Exercise text: Begin

That is what Paul is saying too—in Christ, we have been given an opportunity to stitch together a new garment, to be stitched together in new ways. Now, I think our Scripture for today reminds us that being stitched together doesn’t mean we all have to be the same, or to have the same ways. What is important is that we find a way to work together, or more honestly, to allow God to work through us.
Let’s not forget the lesson of David—thinking that we are going to build this great thing for God. That is looking at it all wrong. God is already here—we just need to make is more clear to others what GOD is building. It’s like that quote about sculpture—you just chip away at the rock to let the already beautiful masterpiece out.
The body of Christ becomes the way to hold all these different members together. As Ephesians puts it, “[Christ] is our peace, in his flesh he has made both groups into one and has broken down the dividing wall, that is, the hostility between us.” I’m always amazed at how timely the Bible is. How could the Bible know to use words like that? It seems like it could have been written yesterday.
The explanation that makes the most sense to me is that human beings haven’t changed that much. Human beings always seem to like to divide into groups where there is an US and a THEM. In Paul’s time there were many us/them divisions—like male/female, or enslaved/free, or Jew/Gentile. And as we talked about last week, Paul will not let us forget that we, as Gentiles, were not born into the chosen people, but were adopted in—and there was still a lot of conversation and passion around the topic. Did Gentile men have to be circumcised before they were baptized? Did Gentiles have to follow the dietary food laws that set Jewish people apart? I’m sure it spilled over into what worship looked like, and who got to lead, and a million other little micro-environmental things you never knew meant something to you, until you have to try to change them. In our world, we barely think about how you got to be a Christian—we might chafe a little at “high” and “low” forms of worship; we might not understand why some people call it the “Lord’s table” and others call it an “altar;” we might like our music with drums and keyboard, or in 4 part harmony. But in our world we are dealing with the split that has become too horrible for anyone to ignore—white/black.
We would do well to remember Paul’s image—the equality of respect, without necessitating the equality of function. For Paul, it is absolutely essential to make sure that people know ALL members of the body of Christ are important, ALL members of the body of Christ are needed, you can’t decide to lop off some and think that you are better off. In Christ, we are made one.

Exercise text: End
Collected material: Begin

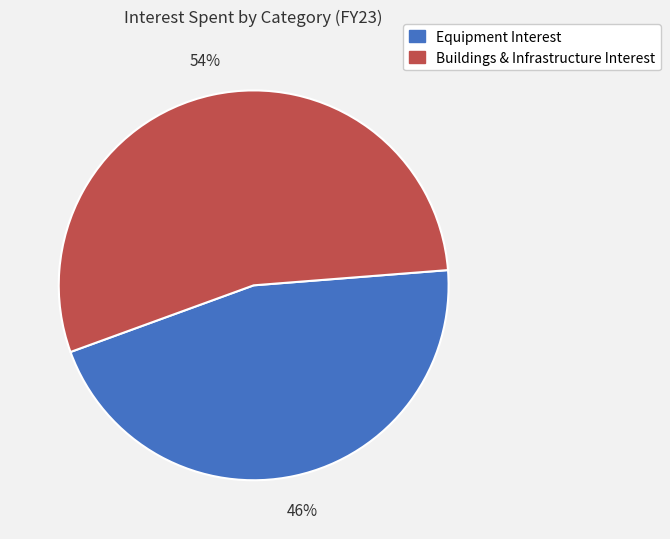

Does any single category account for the majority?

Yes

Collected material: End

## Task requirements
1. Decide whether each statement agrees with the sermon on the body of Christ, answering yes or no and quoting the words of the sermon that settle it.
(a) Being stitched together means everyone must have the same ways.
(b) Jew/Gentile is named among the us/them divisions of Paul's time.
(c) Paul's image calls for equality of function among the members.
2. Carry on the sermon on the body of Christ from its final sentence, not the listing.

## Task answers
1.
(a) No: "being stitched together doesn’t mean we all have to be the same, or to have the same ways."
(b) Yes: "In Paul’s time there were many us/them divisions—like male/female, or enslaved/free, or Jew/Gentile."
(c) No: "the equality of respect, without necessitating the equality of function."

2.
We also would do well to hear from our lesson today that God is the architect. We should give ourselves permission to not have to get it right the first time, not have all the answers before we start the journey, not to think that WE are the ones who will figure this out on our own. The dwelling place of God is with God’s people. And in Christ, the whole structure is joined together and grows into a holy temple in the Lord…
This is not to suggest that being a body together is an easy thing. But this is where Paul lifts up the image of the cross, as an image of sacrifice. Our own sacrifice, for the sake of the whole, is not so we can boast, but so we participate in the footsteps of the One who was the dwelling of God with us.
He has abolished the law with its commandments and ordinances, that he might create in himself one new humanity in place of the two (for Paul Jew and Gentile), thus making peace, and might reconcile both groups to God in one body through the cross, thus putting to death that hostility through it. So he came and proclaimed peace to you who were far off and peace to those who were near; for through him both of us have access in one Spirit to the Father.
Peace, Shalom, Justice, newness, that is what we are called to. Not that we do it on our own. We live into what has already been set in motion. We have a blueprint from the master architect when we go astray, or when we get lost, or when we feel weary. God is building the house. God is building us. And the amazing thing is that we have been called to be the dwelling place of God. For God is on the move, just as God was in the “old days” when there was a tabernacle. God is on the move, poking at us and our divisions, and our hostilities, and our thinking we are the high and mighty ones.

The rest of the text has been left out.